Storytelling can also empower the storyteller. In 1998, the storytelling group Qalat Al Rawia (The Female Storyteller Said) was founded under the umbrella of the Women and Memory forum, headed by Hala Kamal. “The idea was to revisit and rewrite Arab folktales from a gender sensitive perspective,” explained Sahar el-Mougy, a writer and member the storytelling group. “Folktales bind women to two stereotypes. Either they are beautiful and passive, or ugly and wicked.” The first of it’s kind in the Middle East, members of Qalat Al Rawia used various techniques to convey their messages. “There are several degrees of rewriting; we can be inspired by an old story and put it in a modern context where women can be more active instead of only being beautiful, where they can be saviors instead of being saved,” continued el-Mougi, who later went on to create, with her colleagues from Qalat Al Rawia, the Ana el-Hekaya (I Am the Story) storytelling group. “The storytellers in Ana el-Heyaka are inspired by real, contemporary, underprivileged women. We work in collaboration with the AUC social research center, as well as young bloggers,” explained el-Mougi

Despite all these efforts, storytellers today are confronted with a dwindling audience. According to Emam, “Cartoons and kid’s television have standardized the image of story characters. Today there is only one Snow White, but to my generation, there was room for imagination.”

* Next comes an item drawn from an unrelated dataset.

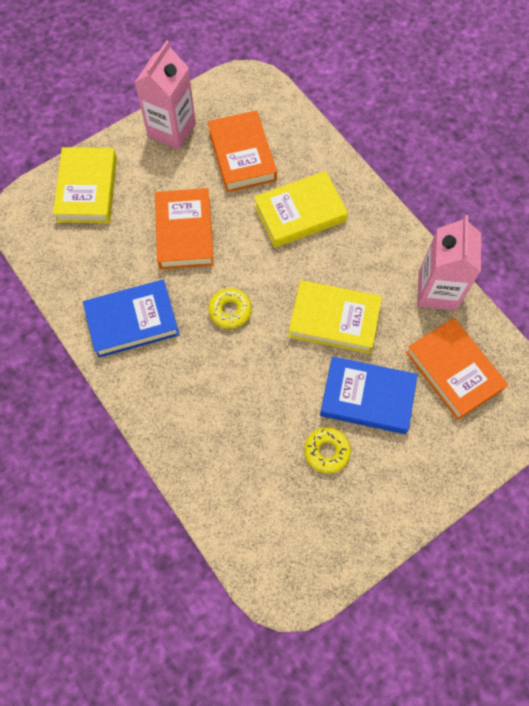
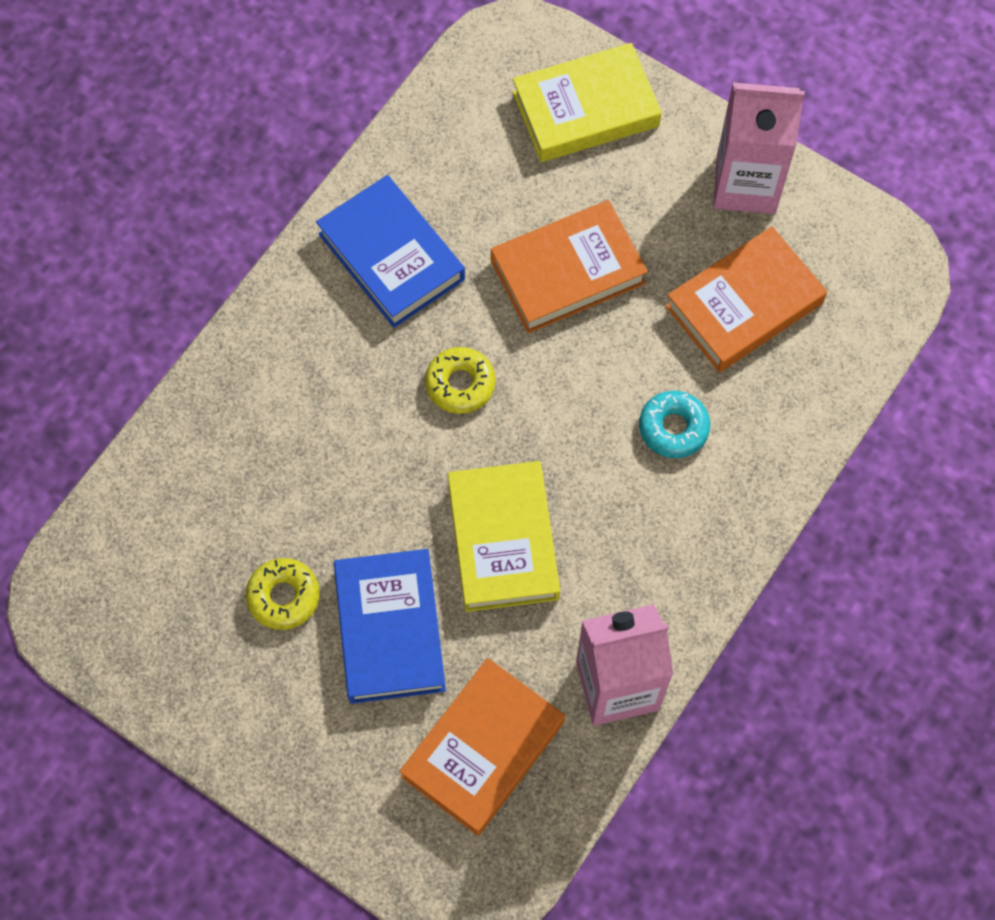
camera: 70 degrees right, 0 degrees up
(300, 213) = (673, 428): yellow book -> turquoise donut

Hope for storytelling comes from the Egyptian Archives of Traditional Culture, established in 2007, which has collected 1,984 hours of video, 623 hours of sound recordings, and 95,739 photos from 24 governorates. Headed by Ahmed Morsy, chairman of the Egyptian Society for Folk Tradition, and supported by the Egyptian Ministry of Culture, authentic Egyptian folktales, arts and rituals are recorded in the offices of the National Archive, which is located in the historic building Beit el-Kharazati, at Gamalia.

All Egyptians are encouraged to contribute a story to the national archive.